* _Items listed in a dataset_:

###

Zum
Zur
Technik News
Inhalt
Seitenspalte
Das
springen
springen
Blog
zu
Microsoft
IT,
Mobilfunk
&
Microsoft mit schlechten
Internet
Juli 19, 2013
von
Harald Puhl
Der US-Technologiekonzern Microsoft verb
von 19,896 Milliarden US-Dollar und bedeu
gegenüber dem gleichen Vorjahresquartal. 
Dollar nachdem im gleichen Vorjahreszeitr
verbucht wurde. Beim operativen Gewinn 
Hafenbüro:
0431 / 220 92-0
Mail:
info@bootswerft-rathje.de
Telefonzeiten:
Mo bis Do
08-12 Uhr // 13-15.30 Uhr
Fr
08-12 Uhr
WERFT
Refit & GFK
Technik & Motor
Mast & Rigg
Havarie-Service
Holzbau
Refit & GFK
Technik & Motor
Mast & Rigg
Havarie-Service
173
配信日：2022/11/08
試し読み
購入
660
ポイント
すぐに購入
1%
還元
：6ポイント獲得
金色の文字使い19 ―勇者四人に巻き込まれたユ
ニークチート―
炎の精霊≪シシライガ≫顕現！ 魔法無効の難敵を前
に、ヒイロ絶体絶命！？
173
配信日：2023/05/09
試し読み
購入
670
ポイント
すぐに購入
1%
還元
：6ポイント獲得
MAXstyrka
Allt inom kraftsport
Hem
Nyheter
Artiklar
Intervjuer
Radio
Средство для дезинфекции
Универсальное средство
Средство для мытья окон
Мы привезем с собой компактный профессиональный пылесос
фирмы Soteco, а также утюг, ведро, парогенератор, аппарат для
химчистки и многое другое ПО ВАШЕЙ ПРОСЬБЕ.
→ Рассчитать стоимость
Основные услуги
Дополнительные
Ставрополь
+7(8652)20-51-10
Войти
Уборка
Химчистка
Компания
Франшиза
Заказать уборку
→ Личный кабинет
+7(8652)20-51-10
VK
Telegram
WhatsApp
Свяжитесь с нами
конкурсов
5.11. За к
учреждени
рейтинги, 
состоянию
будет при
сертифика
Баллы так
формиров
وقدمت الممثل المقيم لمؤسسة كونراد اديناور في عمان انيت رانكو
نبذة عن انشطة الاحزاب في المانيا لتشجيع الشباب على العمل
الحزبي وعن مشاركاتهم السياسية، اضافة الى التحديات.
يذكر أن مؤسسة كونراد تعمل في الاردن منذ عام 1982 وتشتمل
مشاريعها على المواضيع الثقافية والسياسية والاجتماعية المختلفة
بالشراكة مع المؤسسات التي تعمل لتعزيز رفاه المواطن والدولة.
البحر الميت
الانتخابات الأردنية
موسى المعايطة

###

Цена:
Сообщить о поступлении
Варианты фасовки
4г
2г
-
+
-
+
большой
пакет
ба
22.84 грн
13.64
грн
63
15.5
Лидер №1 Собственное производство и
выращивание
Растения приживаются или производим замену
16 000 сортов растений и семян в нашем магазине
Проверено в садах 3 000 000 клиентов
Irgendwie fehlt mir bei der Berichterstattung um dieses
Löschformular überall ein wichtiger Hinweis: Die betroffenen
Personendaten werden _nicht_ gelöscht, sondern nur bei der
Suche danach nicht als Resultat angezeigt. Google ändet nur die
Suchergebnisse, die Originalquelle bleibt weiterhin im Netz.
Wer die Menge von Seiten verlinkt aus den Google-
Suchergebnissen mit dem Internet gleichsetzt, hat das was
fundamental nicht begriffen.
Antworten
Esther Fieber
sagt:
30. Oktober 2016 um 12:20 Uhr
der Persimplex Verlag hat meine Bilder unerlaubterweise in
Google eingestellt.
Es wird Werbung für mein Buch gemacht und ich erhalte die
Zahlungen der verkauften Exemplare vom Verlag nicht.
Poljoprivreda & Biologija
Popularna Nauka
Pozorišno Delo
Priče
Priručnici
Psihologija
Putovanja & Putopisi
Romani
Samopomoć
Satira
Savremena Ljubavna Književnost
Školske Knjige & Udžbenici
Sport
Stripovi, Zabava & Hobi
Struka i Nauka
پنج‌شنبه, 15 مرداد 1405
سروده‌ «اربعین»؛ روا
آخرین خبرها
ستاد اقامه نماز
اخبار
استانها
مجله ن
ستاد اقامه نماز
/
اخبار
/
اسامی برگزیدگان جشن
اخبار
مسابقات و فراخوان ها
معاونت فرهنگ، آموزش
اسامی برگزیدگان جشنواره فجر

###

* _Task requirements_: Please find every line in the records that contains the word "برگزیدگان" and copy each one.

* _Response to this exercise_:
اسامی برگزیدگان جشن
اسامی برگزیدگان جشنواره فجر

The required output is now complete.